Masters — who became managing director at JPMorgan at the age of 28 before becoming the head of global commodities — is not without her share of controversy in the financial space. She’s widely credited with creating a credit derivative vehicle known as the credit default swap, which has been identified as one of several investment vehicles responsible for the global economic crash of 2008. Her creation has been described in the media as a financial weapon of mass destruction.
However, there’s no denying that Masters is an expert in the field of finance and commodities, and with her new role as CEO of Digital Asset Holdings, which develops blockchain solutions for financial services, there are few people better qualified to speak on the application and adoption of blockchain in the commodities industry.

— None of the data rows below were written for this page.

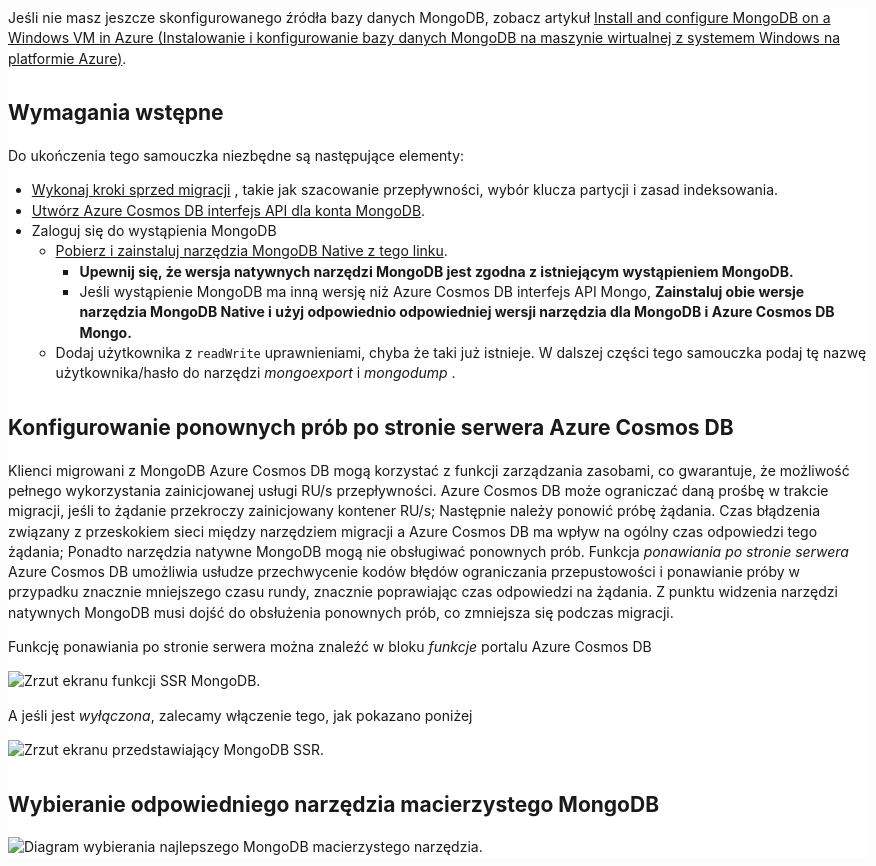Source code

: Jeśli nie masz jeszcze skonfigurowanego źródła bazy danych MongoDB, zobacz artykuł [Install and configure MongoDB on a Windows VM in Azure (Instalowanie i konfigurowanie bazy danych MongoDB na maszynie wirtualnej z systemem Windows na platformie Azure)](/previous-versions/azure/virtual-machines/windows/install-mongodb).

## <a name="prerequisites"></a>Wymagania wstępne

Do ukończenia tego samouczka niezbędne są następujące elementy:

* [Wykonaj kroki sprzed migracji](../cosmos-db/mongodb-pre-migration.md) , takie jak szacowanie przepływności, wybór klucza partycji i zasad indeksowania.
* [Utwórz Azure Cosmos DB interfejs API dla konta MongoDB](https://ms.portal.azure.com/#create/Microsoft.DocumentDB).
* Zaloguj się do wystąpienia MongoDB
    * [Pobierz i zainstaluj narzędzia MongoDB Native z tego linku](https://www.mongodb.com/try/download/database-tools).
        * **Upewnij się, że wersja natywnych narzędzi MongoDB jest zgodna z istniejącym wystąpieniem MongoDB.**
        * Jeśli wystąpienie MongoDB ma inną wersję niż Azure Cosmos DB interfejs API Mongo, **Zainstaluj obie wersje narzędzia MongoDB Native i użyj odpowiednio odpowiedniej wersji narzędzia dla MongoDB i Azure Cosmos DB Mongo.**
    * Dodaj użytkownika z `readWrite` uprawnieniami, chyba że taki już istnieje. W dalszej części tego samouczka podaj tę nazwę użytkownika/hasło do narzędzi *mongoexport* i *mongodump* .

## <a name="configure-azure-cosmos-db-server-side-retries"></a>Konfigurowanie ponownych prób po stronie serwera Azure Cosmos DB

Klienci migrowani z MongoDB Azure Cosmos DB mogą korzystać z funkcji zarządzania zasobami, co gwarantuje, że możliwość pełnego wykorzystania zainicjowanej usługi RU/s przepływności. Azure Cosmos DB może ograniczać daną prośbę w trakcie migracji, jeśli to żądanie przekroczy zainicjowany kontener RU/s; Następnie należy ponowić próbę żądania. Czas błądzenia związany z przeskokiem sieci między narzędziem migracji a Azure Cosmos DB ma wpływ na ogólny czas odpowiedzi tego żądania; Ponadto narzędzia natywne MongoDB mogą nie obsługiwać ponownych prób. Funkcja *ponawiania po stronie serwera* Azure Cosmos DB umożliwia usłudze przechwycenie kodów błędów ograniczania przepustowości i ponawianie próby w przypadku znacznie mniejszego czasu rundy, znacznie poprawiając czas odpowiedzi na żądania. Z punktu widzenia narzędzi natywnych MongoDB musi dojść do obsłużenia ponownych prób, co zmniejsza się podczas migracji.

Funkcję ponawiania po stronie serwera można znaleźć w bloku *funkcje* portalu Azure Cosmos DB

![Zrzut ekranu funkcji SSR MongoDB.](../dms/media/tutorial-mongodb-to-cosmosdb/mongo-server-side-retry-feature.png)

A jeśli jest *wyłączona*, zalecamy włączenie tego, jak pokazano poniżej

![Zrzut ekranu przedstawiający MongoDB SSR.](../dms/media/tutorial-mongodb-to-cosmosdb/mongo-server-side-retry-enable.png)

## <a name="choose-the-proper-mongodb-native-tool"></a>Wybieranie odpowiedniego narzędzia macierzystego MongoDB

![Diagram wybierania najlepszego MongoDB macierzystego narzędzia.](media/tutorial-mongotools-cosmos-db/mongodb-native-tool-selection-table.png)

“Supply chains are notoriously complex and inefficient,” Masters said during her London speech. “This is especially true in the metals and mining industry where many operational and commercial practices remain inefficient and antiquated, leading to critical data omissions, security vulnerabilities, expenses, corruption, and unethical provenance.”
Blockchain has a potentially revolutionary role to play in future supply chain tracking of goods in all industries from food and clothing to commodities like gold, diamonds, oil, and more, Masters reminded 2,000 investors, brokers, metal producers, and buyers of this at the LME dinner, highlighting the potential use cases of mining, shipping, and trading of metals.
“Blockchain facilitates the exchange of critical trade documents, bills of lading, letters of credit between connected users securely and confidentially,” she said. “Clearly the indications for metals mining, shipping, storage, and logistics industries are nontrivial.”
Many projects are already underway in the sector with Swiss commodities giant Mercuria testing blockchain as a method of supply chain tracking for crude oil. Mercuria is one of the world’s largest traders of commodities, and the CEO has stated that blockchain could slash oil industry costs by up to 30 percent. Meanwhile, Agora Commodities has partnered with DigitalTangible, the world’s first bitcoin precious metals trading platform, to allow investors and traders to buy and sell tokenized metals with verifiable tokens on the blockchain.